*INPUT*.
★ ★ ★ ★

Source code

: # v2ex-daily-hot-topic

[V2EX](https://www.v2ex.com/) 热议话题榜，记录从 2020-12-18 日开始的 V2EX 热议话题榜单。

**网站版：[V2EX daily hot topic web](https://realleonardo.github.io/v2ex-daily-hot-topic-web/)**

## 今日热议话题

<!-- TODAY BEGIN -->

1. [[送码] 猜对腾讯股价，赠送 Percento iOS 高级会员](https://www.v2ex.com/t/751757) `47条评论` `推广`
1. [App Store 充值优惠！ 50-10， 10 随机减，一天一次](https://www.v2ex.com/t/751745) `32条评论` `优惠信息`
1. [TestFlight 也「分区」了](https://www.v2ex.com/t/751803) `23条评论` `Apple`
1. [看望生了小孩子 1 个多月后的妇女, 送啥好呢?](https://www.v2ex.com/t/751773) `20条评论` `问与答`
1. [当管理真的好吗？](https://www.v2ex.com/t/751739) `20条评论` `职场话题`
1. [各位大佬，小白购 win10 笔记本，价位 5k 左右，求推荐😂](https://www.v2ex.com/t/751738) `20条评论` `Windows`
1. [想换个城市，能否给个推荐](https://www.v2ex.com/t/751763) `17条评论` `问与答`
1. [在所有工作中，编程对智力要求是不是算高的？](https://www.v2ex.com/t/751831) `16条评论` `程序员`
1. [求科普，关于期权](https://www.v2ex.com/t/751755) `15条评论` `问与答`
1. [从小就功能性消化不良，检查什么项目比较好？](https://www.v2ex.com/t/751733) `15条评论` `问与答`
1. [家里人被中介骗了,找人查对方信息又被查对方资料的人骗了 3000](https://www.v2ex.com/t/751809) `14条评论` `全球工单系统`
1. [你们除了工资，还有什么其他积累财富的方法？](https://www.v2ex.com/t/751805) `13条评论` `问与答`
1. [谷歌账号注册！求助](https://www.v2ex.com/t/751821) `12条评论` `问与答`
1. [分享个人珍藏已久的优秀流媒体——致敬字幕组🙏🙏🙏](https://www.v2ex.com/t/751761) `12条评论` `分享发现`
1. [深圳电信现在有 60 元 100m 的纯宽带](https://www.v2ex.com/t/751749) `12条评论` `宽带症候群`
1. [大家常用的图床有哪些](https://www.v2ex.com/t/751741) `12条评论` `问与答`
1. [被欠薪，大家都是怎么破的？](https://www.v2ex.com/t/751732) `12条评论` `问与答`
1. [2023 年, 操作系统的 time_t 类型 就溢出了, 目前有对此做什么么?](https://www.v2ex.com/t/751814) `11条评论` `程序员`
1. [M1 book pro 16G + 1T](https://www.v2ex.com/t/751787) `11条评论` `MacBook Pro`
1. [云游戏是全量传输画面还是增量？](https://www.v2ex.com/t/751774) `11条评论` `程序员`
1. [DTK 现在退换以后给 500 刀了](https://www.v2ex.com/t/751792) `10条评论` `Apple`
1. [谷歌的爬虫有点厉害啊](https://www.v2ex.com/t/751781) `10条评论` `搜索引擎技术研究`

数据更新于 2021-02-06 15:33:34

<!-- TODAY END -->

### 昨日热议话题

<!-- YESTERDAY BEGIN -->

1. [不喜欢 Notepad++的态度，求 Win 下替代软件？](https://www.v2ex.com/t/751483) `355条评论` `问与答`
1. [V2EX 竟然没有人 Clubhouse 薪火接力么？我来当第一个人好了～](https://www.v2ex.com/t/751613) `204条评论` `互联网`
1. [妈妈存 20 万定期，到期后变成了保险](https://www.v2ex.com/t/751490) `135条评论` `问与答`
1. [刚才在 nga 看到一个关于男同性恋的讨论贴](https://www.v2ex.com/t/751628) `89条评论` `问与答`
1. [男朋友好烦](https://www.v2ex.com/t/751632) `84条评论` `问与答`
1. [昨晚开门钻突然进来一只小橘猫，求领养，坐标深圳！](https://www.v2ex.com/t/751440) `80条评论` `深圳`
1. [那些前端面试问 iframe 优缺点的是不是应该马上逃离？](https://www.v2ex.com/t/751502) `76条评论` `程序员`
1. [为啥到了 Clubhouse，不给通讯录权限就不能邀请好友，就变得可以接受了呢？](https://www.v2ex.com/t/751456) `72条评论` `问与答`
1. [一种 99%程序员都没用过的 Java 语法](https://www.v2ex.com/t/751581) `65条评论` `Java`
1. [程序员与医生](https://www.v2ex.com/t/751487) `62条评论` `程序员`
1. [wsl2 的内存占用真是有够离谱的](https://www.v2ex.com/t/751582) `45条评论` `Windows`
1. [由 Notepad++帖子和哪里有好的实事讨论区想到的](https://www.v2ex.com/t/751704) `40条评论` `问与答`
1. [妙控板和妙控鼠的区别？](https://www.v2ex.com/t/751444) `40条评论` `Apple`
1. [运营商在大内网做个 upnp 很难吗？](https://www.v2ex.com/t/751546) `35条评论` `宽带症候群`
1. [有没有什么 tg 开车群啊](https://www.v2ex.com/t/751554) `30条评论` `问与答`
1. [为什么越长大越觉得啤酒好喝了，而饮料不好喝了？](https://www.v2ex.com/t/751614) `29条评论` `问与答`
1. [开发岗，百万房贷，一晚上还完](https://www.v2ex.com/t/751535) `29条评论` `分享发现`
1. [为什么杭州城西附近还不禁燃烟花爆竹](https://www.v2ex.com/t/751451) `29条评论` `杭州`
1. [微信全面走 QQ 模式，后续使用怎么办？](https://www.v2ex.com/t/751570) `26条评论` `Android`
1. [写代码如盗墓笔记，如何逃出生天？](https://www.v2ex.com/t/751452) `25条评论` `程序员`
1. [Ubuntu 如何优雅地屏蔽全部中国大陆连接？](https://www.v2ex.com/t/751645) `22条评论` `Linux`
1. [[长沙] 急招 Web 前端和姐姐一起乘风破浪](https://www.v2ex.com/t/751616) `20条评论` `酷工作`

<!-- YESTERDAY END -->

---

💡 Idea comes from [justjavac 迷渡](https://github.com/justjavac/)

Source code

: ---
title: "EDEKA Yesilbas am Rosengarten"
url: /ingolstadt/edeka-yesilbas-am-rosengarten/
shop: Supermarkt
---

★ ★ ★ ★

*WORK ITEM*. Please set down exactly the lines running from the one with "1. [Ubuntu 如何优雅地屏蔽全部中国大陆连接？](https://www.v2ex.com/t/751645)" to the last line of the entries above, both of them included, and no others.

*OUTPUT BELOW*.
1. [Ubuntu 如何优雅地屏蔽全部中国大陆连接？](https://www.v2ex.com/t/751645) `22条评论` `Linux`
1. [[长沙] 急招 Web 前端和姐姐一起乘风破浪](https://www.v2ex.com/t/751616) `20条评论` `酷工作`

<!-- YESTERDAY END -->

---

💡 Idea comes from [justjavac 迷渡](https://github.com/justjavac/)

Source code

: ---
title: "EDEKA Yesilbas am Rosengarten"
url: /ingolstadt/edeka-yesilbas-am-rosengarten/
shop: Supermarkt
---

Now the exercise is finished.